A monied stake is usually proposed


It seldom happens, and it is much to be lamented, either that children, or that more mature persons, are satisfied with amusements of this kind, so as to use them simply as trials of skill. A monied stake is usually proposed, as the object to be obtained. This general attachment of a monied victory to cards is productive frequently of evil. It generates often improper feelings. It gives birth to uneasiness and impatience, while the contest is in doubt, and not unfrequently to anger and resentment, when it is over.

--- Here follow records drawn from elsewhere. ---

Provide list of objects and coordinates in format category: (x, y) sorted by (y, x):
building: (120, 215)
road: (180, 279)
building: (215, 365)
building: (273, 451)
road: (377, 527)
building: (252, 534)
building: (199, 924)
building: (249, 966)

But the passions, which are thus excited among youth, are excited also, but worked up to greater mischief, where grown up persons follow these amusements imprudently, than where children are concerned. For though avarice, and impatience, and anger, are called forth among children, they subside sooner. A boy, though he loses his all when he loses his stake, suffers nothing from the idea of having impaired the means of his future comfort, and independence. His next week's allowance, or the next little gift, will set him right again. But when a grown up person, who is settled in the world, is led on by these fascinating amusements, so as to lose that which would be of importance to his present comfort, but more particularly to the happiness of his future life, the case is materially altered. The same passions, which harass the one, will harass the other, but the effects will be widely different. I have been told that persons have been so agitated before the playing of the card, that was to decide their destiny, that large drops of sweat have fallen from their faces, though they were under no bodily exertions. Now, what must have been the state of their minds, when the card in question proved decisive of their loss? Reason must unquestionably have fled. And it must have been succeeded instantly either by fury or despair. It would not have been at all wonderful, if persons in such a state were to have lost their senses, or, if unable to contain themselves, they were immediately to have vented their enraged feelings either upon themselves, or upon others, who were the authors, or the spectators, of their loss.

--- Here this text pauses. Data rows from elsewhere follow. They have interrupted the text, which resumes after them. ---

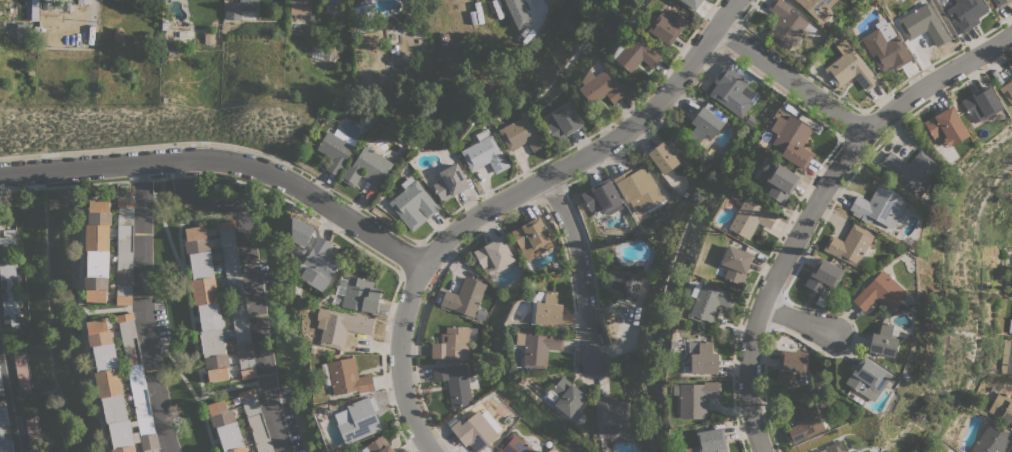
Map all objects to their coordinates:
building: (691, 3)
building: (1001, 3)
building: (300, 7)
building: (817, 8)
building: (247, 9)
building: (34, 10)
building: (232, 11)
building: (365, 11)
building: (965, 12)
building: (517, 13)
building: (923, 22)
building: (786, 24)
building: (664, 25)
building: (21, 32)
building: (443, 40)
building: (885, 47)
building: (634, 54)
building: (1010, 66)
building: (850, 68)
road: (791, 80)
building: (599, 88)
building: (732, 91)
building: (1007, 91)
building: (981, 103)
building: (563, 122)
building: (945, 125)
building: (704, 127)
building: (522, 134)
building: (792, 140)
building: (336, 149)
building: (484, 153)
building: (666, 155)
road: (222, 162)
building: (367, 167)
building: (910, 169)
building: (778, 180)
building: (449, 182)
building: (638, 189)
building: (602, 197)
road: (514, 201)
building: (413, 204)
building: (878, 206)
road: (823, 207)
building: (750, 218)
building: (0, 219)
building: (300, 231)
building: (532, 238)
building: (849, 245)
building: (97, 251)
building: (125, 251)
building: (493, 254)
building: (735, 263)
building: (318, 265)
road: (143, 266)
road: (579, 267)
building: (823, 275)
building: (9, 283)
road: (251, 284)
building: (624, 284)
building: (881, 293)
building: (360, 294)
building: (465, 297)
building: (236, 299)
building: (708, 302)
building: (206, 303)
building: (548, 309)
road: (802, 323)
building: (1010, 325)
building: (343, 327)
building: (882, 340)
building: (453, 343)
building: (537, 346)
building: (700, 357)
building: (1006, 357)
building: (792, 366)
building: (21, 369)
building: (345, 377)
building: (867, 378)
building: (455, 383)
building: (108, 385)
building: (1, 386)
road: (12, 391)
building: (566, 397)
building: (696, 398)
building: (1003, 404)
road: (161, 411)
building: (612, 418)
building: (358, 419)
building: (256, 420)
building: (804, 420)
building: (226, 427)
building: (5, 430)
building: (474, 431)
building: (33, 434)
building: (992, 439)
building: (709, 441)
building: (378, 445)
building: (514, 445)
building: (822, 450)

It is not necessary to have recourse to the theory of the human mind, to anticipate the consequences, that would be likely to result to grown up persons from such an extreme excitement of the passions. History has given a melancholy picture of these, as they have been observable among different nations of the world.

The ancient Germans, according to Tacitus, played to such desperation, that, when they had lost every thing else, they staked their personal liberty, and, in the event of bad fortune, became the slaves of the winners.

D'Israeli, in his curiosities of literature, has given us the following account. "Dice, says he, and that little pugnacious animal, the cock, are the chief instruments employed by the numerous nations of the east, to agitate their minds, and ruin their fortunes, to which the Chinese, who are desperate gamesters, add the use of cards. When all other property is played away, the Asiatic gambler does not scruple to stake his wife, or his child, on the cast of a dye, or on the strength and courage of a martial bird. If still unsuccessful, the last venture is himself."

"In the island of Ceylon, cock-fighting is carried to a great height. The Sumatrans are addicted to the use of dice. A strong spirit of play characterizes the Malayan. After having resigned every thing to the good fortune of the winner, he is reduced to a horrid state of desperation. He then loosens a certain lock of hair, which indicates war and destruction to all he meets. He intoxicates himself with opium, and working himself to a fit of frenzy, he bites and kills every one, who comes in his way. But as soon as ever this lock is seen flowing, it is lawful to fire at the person, and to destroy him as soon as possible."